The plasma membrane of our cells form the first line of defence to external threats. Protein-membrane interactions dominate this landscape, playing an important role in our understanding of a myriad of bacterial and viral infections. Phenomena range from membrane-assisted protein aggregation, oligomerization and folding. Pore-forming toxins a subclass of proteins expressed by bacteria form their primary arsenal responsible for over 30 % of bacterial infections. Pore forming proteins/toxins expressed in a water-soluble form bind to the target cellular membrane and self-assemble to form multimeric transmembrane pore complexes to eventually kill the cell. In this talk I will summarize our understanding of the pore forming toxin cytolysin A (ClyA) – a 34 kDa protein expressed by E. coli and known to undergo one of the largest conformational transitions during pore formation.
We use large scale molecular dynamics simulations at atomistic and coarse grained levels and enhanced free energy sampling methods in combination with experiments on supported bilayer and vesicle platforms to unravel the process of membrane insertion and kinetics of pore formation. Each of the different techniques offers unique insights at different length and time scales into membrane binding, influence of lipid composition as well as the inherent conformational changes that the protein undergoes during the pore formation process. We connect membrane insertion and ensuing conformational changes with recent superresolution and single molecule microscopy data to provide molecular insights into the pore forming pathway.

Data taken from a collection:
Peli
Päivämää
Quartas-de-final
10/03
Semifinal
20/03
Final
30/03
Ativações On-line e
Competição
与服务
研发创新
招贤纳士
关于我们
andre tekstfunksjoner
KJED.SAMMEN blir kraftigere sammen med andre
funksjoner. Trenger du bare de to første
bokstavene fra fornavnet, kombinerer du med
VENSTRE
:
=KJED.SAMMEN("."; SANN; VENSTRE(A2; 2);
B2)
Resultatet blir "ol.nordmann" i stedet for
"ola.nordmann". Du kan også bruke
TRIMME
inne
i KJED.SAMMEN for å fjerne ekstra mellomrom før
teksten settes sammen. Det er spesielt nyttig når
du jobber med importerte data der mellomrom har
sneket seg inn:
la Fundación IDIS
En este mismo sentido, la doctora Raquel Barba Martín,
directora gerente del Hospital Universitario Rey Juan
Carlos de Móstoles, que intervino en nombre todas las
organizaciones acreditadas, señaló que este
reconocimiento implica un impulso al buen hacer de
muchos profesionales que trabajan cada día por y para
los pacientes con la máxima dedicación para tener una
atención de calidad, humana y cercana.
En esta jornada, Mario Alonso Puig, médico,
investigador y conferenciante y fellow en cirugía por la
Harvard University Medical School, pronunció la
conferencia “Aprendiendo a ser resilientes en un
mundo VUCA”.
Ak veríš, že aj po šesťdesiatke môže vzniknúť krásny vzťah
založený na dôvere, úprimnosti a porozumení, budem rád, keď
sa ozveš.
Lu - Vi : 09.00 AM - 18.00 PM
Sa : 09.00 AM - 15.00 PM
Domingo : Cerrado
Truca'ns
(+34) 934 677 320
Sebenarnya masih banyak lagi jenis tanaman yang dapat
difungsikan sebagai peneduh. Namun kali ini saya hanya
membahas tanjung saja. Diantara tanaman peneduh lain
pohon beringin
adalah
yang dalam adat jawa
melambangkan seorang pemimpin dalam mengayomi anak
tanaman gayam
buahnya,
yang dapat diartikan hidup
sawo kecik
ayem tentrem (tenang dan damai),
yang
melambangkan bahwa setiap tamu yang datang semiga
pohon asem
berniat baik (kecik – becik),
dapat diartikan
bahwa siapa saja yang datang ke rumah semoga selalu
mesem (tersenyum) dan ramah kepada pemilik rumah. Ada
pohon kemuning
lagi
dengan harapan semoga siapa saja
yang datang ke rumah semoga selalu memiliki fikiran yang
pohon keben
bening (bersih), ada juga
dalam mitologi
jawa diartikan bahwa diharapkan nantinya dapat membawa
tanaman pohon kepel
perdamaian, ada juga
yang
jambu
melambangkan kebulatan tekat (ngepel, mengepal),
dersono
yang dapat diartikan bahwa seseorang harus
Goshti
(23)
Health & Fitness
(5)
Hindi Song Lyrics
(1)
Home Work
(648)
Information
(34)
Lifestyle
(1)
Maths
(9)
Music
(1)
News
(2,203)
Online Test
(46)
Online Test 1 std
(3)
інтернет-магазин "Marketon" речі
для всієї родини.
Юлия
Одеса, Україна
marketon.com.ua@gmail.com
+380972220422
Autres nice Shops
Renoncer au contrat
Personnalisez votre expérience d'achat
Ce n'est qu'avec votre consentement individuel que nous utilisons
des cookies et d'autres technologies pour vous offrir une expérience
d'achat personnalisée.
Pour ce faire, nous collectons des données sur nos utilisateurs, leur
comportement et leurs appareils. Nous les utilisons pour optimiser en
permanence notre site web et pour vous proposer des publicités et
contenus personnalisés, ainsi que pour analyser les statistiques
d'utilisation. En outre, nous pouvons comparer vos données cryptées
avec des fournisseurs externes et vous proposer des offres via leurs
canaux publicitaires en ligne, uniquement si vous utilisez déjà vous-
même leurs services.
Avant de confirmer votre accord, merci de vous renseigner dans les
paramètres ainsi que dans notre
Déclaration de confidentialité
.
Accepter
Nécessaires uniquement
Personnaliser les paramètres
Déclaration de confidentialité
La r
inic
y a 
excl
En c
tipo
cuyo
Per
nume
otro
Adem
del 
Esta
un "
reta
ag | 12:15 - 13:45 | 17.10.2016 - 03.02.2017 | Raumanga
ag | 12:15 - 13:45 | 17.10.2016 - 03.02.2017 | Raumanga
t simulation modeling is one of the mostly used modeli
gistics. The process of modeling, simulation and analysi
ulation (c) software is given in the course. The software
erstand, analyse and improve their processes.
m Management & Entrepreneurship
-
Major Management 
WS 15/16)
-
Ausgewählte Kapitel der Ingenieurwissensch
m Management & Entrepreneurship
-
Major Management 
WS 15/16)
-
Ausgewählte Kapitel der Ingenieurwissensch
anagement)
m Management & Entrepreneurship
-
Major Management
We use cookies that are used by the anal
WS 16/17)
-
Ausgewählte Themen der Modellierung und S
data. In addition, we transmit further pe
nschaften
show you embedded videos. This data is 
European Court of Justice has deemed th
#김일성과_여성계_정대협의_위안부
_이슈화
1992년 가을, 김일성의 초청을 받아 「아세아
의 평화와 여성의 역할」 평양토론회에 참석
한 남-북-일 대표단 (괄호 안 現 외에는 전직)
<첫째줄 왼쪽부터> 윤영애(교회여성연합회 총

■ TASK STATEMENT: Copy out the whole talk abstract on the pore-forming toxin ClyA word for word. The data has nothing to do with this task.

■ RESULT FOR THIS TASK:
The plasma membrane of our cells form the first line of defence to external threats. Protein-membrane interactions dominate this landscape, playing an important role in our understanding of a myriad of bacterial and viral infections. Phenomena range from membrane-assisted protein aggregation, oligomerization and folding. Pore-forming toxins a subclass of proteins expressed by bacteria form their primary arsenal responsible for over 30 % of bacterial infections. Pore forming proteins/toxins expressed in a water-soluble form bind to the target cellular membrane and self-assemble to form multimeric transmembrane pore complexes to eventually kill the cell. In this talk I will summarize our understanding of the pore forming toxin cytolysin A (ClyA) – a 34 kDa protein expressed by E. coli and known to undergo one of the largest conformational transitions during pore formation.
We use large scale molecular dynamics simulations at atomistic and coarse grained levels and enhanced free energy sampling methods in combination with experiments on supported bilayer and vesicle platforms to unravel the process of membrane insertion and kinetics of pore formation. Each of the different techniques offers unique insights at different length and time scales into membrane binding, influence of lipid composition as well as the inherent conformational changes that the protein undergoes during the pore formation process. We connect membrane insertion and ensuing conformational changes with recent superresolution and single molecule microscopy data to provide molecular insights into the pore forming pathway.